India’s long-awaited overhaul of its telecoms regulatory framework was finally unveiled by the government yesterday, outlining proposed new rules around spectrum licensing, local equipment sourcing and roaming – and including a commitment to encouraging consolidation in the country’s crowded mobile sector.
The government is hoping the new proposals – which are expected to be signed-off by the end of the year – will draw a line under India's recent spectrum licensing scandal, which is thought to have cost the country around US$39 billion in lost revenue and led to the resignations of government Ministers and a full criminal investigation.
The proposal document includes a commitment to “delink the licensing of networks from the delivery of service to the end users to facilitate faster rollout of services,” creating a Network Service Operator (NSO) that will handle the network and a Service Delivery Operator to deliver services to the end user. Spectrum will also be “delinked” from licenses in the future, allowing it to be priced at a market rate.
The government also said it will make available an additional 300MHz spectrum by 2017 and another 200MHz by 2020, a move that was welcomed by local operators struggling with capacity constraints in the world’s fastest-growing (and second-largest) mobile market.
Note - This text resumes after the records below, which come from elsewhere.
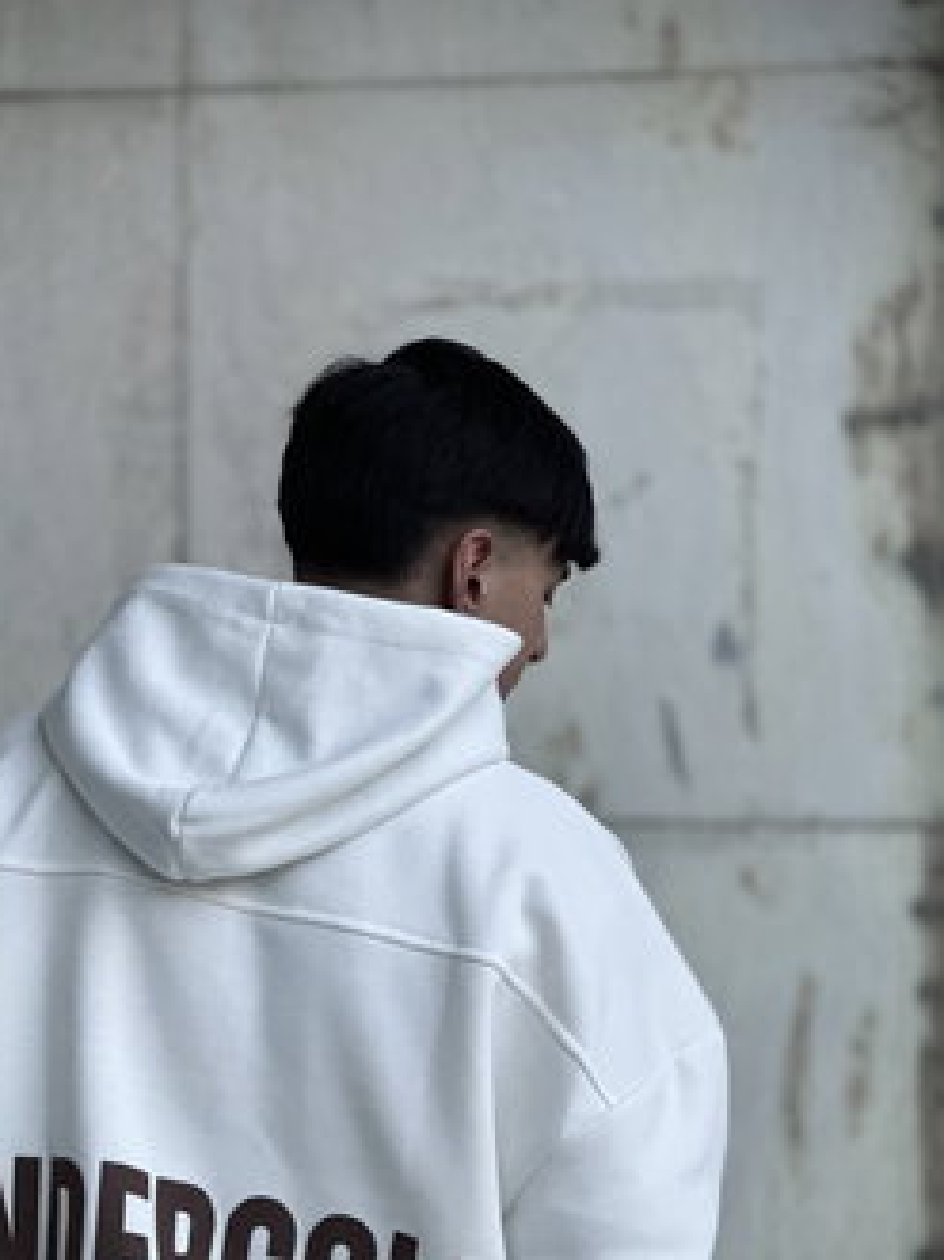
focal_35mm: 124
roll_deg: -0.2
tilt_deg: -0.6
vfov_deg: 15.8
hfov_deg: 11.9
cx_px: 308
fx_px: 4512
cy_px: 904
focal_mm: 9
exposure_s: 1/121
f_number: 2.8
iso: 100
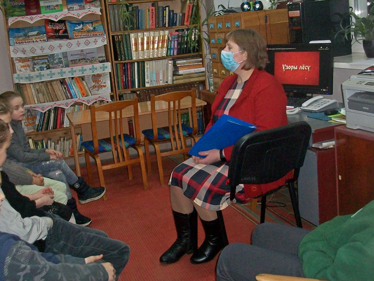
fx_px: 486
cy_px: 99
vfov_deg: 32.0
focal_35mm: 45
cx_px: 176
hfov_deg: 42.1
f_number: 2.8
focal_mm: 5.7
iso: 160
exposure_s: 1/60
"The proposal to provide more spectrum, allow sharing of spectrum and allocation of spectrum through transparent market-based processes are progressive policy decisions, which will provide much needed capacity augmentation to this vital sector," said market-leader Bharti in a statement.
Operators are also likely to welcome moves to ease competitive pressures by encouraging market consolidation. The government outlined its aim to “facilitate consolidation in the converged telecom service sector while ensuring sufficient competition.” One solution is to provide a formal “Exit Policy” for licensees, allowing them to merge or be acquired by rivals.
Other measures – likely to be less beneficial to operators – include a proposal to phase out roaming charges between national circles, and to roll-out mobile number portability on a nationwide basis (allowing users to retain their mobile number while shifting from one service area to another, irrespective of the service provider).
There was also a commitment to promoting India’s "domestic production of telecommunication equipment," with a goal of local vendors accounting for 80 percent of the sector by 2020, increasing their revenue by 65 percent from today.